In this study, we established a sequential dual-layer MALDI-MSI spatial integration workflow that enables pixel-level alignment of small-molecule metabolomic and N-glycan data within the same FFPE tissue section. This approach provides a robust multi-omics spatial analysis platform for structurally heterogeneous tumors such as hepatocellular adenoma. By improving spatial precision and eliminating inter-section registration bias, this method facilitates refined delineation of potentially malignant subregions within complex lesions.

Using this spatial integration strategy, we observed spatially organized patterns of molecular variation across histologically defined regions from hepatocellular adenoma to carcinoma. Differences in antioxidant-associated metabolites, membrane lipid-related features, bile acid-related metabolites, and N-glycan structures were observed in carcinoma-associated regions. These findings suggest that molecular features vary across regions and may follow gradual spatial patterns, rather than representing abrupt changes during malignant transformation.

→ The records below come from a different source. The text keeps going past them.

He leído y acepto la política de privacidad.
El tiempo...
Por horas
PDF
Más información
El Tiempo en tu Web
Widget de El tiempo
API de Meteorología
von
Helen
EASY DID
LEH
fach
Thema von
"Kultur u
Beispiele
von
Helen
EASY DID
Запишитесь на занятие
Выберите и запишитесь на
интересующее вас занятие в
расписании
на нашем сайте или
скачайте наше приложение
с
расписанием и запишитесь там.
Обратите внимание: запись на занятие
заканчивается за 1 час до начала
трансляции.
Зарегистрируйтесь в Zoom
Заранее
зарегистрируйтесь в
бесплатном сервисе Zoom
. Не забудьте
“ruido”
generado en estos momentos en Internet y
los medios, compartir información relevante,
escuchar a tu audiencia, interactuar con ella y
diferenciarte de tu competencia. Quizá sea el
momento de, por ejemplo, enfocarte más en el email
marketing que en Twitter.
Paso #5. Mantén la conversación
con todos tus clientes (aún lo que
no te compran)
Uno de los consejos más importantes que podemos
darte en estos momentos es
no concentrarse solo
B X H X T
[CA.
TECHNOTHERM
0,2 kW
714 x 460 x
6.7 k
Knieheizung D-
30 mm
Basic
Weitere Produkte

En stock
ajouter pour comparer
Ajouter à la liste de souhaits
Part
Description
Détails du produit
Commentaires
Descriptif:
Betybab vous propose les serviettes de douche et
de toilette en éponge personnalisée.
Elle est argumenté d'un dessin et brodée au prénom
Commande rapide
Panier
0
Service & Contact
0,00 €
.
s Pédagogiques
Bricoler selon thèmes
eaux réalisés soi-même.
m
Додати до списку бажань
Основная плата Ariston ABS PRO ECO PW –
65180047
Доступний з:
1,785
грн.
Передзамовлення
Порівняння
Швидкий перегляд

Such spatially resolved molecular patterns may provide a basis for future studies aimed at characterizing region-specific alterations within adenomatous lesions.

From a clinical perspective, the potential relevance of these spatial molecular patterns remains to be further investigated. The spatial variation observed in metabolism and glycosylation may provide preliminary insights into region-specific molecular features; however, their applicability for assessing malignant potential or guiding clinical decision-making requires further validation in larger cohorts. Moreover, metabolic antioxidant-associated features and glycosylation-related patterns may warrant further investigation in future studies.

Overall, by integrating spatial metabolomic and glycomic data, this study provides spatially resolved observations of molecular variation in hepatocellular adenoma and offers a basis for future studies aimed at further evaluating their biological and clinical relevance.